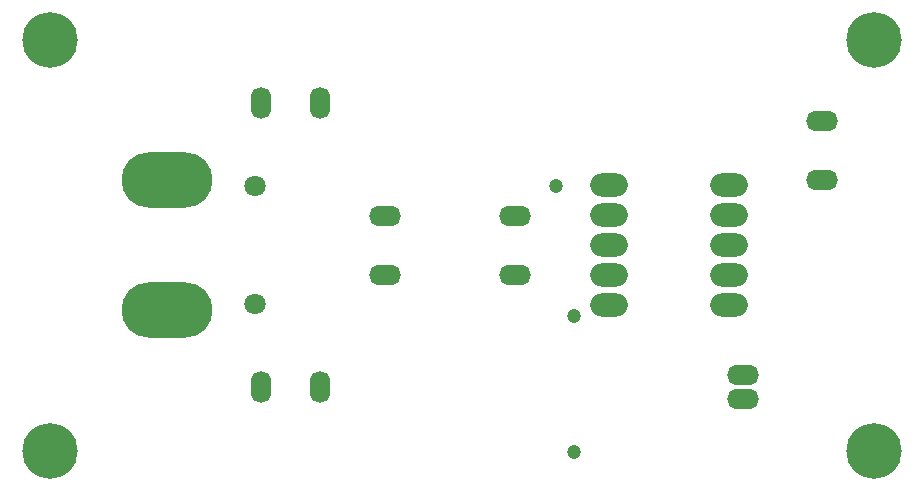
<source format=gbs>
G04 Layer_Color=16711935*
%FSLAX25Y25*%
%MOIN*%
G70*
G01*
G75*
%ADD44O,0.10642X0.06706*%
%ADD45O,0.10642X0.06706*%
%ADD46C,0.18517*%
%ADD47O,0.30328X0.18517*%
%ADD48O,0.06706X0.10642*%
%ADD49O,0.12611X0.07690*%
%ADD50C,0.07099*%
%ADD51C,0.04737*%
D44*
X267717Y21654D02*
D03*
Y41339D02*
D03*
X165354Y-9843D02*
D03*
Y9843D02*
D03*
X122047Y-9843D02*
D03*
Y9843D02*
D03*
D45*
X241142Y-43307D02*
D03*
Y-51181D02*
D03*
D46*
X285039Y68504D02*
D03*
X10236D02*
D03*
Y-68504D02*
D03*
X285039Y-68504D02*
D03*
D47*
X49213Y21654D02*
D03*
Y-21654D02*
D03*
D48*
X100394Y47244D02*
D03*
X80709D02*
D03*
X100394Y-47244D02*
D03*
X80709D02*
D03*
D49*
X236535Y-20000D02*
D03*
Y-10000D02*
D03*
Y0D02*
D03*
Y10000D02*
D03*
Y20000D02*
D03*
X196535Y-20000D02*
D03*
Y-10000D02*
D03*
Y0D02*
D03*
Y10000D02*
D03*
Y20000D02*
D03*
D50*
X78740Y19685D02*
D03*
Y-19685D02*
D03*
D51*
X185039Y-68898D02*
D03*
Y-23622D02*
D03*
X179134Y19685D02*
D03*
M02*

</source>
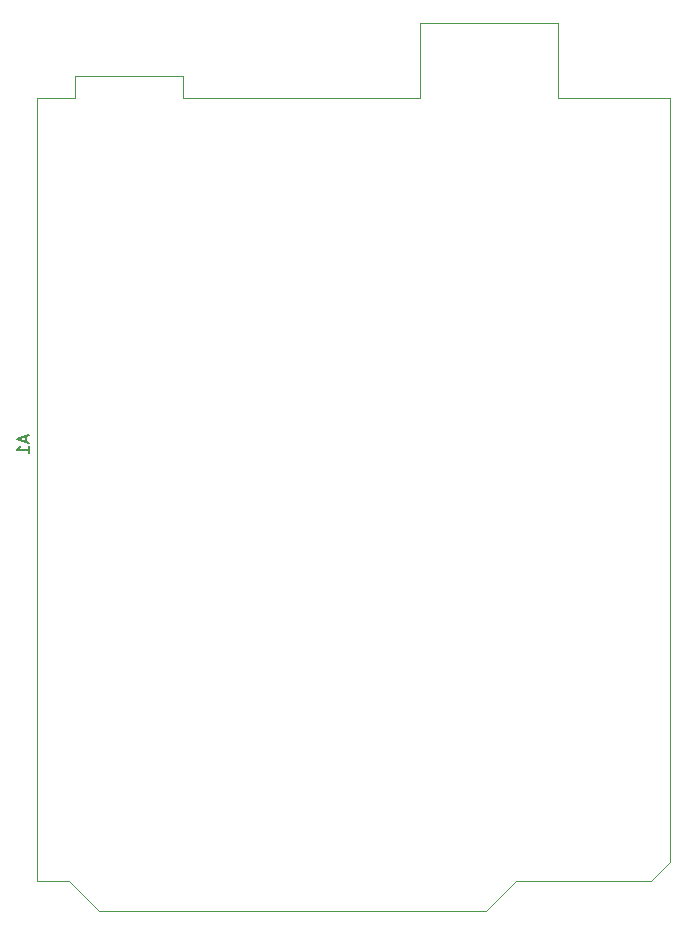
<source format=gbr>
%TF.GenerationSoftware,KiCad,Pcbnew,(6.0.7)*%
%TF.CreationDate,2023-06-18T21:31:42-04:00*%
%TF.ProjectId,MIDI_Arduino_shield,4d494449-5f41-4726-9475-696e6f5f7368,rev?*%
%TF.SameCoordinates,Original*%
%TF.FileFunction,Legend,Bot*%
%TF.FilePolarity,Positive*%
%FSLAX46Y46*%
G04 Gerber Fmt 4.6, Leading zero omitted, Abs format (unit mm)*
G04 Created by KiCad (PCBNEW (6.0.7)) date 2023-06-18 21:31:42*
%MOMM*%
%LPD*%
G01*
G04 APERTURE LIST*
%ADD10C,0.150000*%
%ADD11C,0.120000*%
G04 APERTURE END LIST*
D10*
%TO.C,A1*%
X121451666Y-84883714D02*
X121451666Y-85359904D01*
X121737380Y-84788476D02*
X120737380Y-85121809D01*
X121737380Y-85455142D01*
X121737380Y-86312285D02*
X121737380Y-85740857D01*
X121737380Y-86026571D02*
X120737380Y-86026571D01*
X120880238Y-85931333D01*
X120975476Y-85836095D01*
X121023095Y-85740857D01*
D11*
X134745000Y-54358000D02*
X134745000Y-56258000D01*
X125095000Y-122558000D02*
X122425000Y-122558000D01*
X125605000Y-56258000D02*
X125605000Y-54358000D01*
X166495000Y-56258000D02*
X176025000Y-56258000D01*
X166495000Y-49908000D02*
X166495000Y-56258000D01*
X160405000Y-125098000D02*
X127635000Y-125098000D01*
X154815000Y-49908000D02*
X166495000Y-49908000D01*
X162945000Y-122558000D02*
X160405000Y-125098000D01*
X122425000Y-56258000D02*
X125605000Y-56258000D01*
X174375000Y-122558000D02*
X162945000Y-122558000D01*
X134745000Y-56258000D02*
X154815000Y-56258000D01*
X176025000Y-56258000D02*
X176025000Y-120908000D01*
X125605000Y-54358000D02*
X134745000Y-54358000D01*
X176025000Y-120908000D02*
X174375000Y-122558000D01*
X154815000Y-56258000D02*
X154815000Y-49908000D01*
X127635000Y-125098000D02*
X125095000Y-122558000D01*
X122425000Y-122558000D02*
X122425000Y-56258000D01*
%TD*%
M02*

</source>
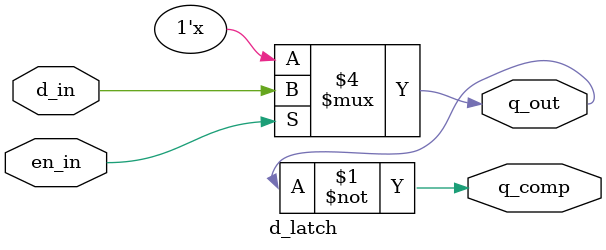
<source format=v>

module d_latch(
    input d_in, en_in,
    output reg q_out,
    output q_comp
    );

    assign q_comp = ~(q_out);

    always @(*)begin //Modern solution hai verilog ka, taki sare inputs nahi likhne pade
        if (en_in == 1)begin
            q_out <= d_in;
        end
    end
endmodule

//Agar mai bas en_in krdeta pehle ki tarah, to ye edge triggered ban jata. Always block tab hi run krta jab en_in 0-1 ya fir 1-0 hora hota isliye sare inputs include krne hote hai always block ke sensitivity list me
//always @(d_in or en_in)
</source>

==

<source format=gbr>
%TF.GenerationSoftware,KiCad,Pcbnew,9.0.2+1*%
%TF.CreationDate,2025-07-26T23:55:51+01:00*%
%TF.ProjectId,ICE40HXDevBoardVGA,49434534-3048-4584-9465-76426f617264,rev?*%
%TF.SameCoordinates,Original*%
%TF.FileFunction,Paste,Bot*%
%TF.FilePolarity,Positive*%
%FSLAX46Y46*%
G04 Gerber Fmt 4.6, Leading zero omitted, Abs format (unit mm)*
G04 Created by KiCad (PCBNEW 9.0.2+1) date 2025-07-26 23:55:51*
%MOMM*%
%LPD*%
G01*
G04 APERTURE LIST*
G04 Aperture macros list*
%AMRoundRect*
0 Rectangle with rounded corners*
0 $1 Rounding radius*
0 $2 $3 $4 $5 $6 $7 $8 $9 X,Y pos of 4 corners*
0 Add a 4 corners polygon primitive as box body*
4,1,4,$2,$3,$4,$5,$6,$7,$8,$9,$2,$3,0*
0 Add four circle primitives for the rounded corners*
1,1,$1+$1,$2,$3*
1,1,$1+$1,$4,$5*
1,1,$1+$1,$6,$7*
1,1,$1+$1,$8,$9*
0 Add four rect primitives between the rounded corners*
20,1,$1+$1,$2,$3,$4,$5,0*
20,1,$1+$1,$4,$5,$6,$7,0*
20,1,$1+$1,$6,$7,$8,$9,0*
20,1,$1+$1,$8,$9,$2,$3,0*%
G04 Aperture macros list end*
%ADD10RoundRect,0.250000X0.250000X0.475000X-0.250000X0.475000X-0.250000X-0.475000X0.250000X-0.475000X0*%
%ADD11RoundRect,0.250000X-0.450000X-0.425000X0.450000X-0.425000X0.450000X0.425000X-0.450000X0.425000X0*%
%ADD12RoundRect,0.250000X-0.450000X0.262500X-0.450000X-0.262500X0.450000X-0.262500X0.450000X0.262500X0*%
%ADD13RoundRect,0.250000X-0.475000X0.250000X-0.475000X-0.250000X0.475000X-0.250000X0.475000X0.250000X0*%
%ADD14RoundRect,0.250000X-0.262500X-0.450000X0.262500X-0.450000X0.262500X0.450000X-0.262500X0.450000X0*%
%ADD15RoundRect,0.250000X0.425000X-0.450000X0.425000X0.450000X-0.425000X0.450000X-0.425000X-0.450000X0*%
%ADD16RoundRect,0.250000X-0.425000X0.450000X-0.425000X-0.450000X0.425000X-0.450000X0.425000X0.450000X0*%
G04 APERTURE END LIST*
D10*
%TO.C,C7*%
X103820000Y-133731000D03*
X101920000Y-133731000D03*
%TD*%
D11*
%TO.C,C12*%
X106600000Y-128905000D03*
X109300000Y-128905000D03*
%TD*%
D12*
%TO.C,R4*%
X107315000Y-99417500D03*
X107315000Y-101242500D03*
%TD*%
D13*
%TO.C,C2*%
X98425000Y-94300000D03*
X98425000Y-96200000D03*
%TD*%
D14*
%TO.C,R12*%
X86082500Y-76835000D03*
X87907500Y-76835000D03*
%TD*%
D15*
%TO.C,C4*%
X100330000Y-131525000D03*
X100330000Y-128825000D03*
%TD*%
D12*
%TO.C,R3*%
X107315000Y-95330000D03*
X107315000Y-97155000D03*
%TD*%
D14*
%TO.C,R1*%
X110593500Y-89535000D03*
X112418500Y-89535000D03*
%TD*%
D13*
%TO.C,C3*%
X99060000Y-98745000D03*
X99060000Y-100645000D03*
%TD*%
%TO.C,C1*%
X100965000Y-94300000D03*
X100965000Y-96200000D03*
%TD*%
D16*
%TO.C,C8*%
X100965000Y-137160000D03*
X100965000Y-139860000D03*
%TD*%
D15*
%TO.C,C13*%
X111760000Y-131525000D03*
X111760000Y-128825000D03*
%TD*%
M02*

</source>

About this exercise ▸ Across all the records, find the lines containing the word "GenerationSoftware" and reproduce each one.

Solution to this task ▸
%TF.GenerationSoftware,KiCad,Pcbnew,(6.0.7)*%
%TF.GenerationSoftware,KiCad,Pcbnew,9.0.2+1*%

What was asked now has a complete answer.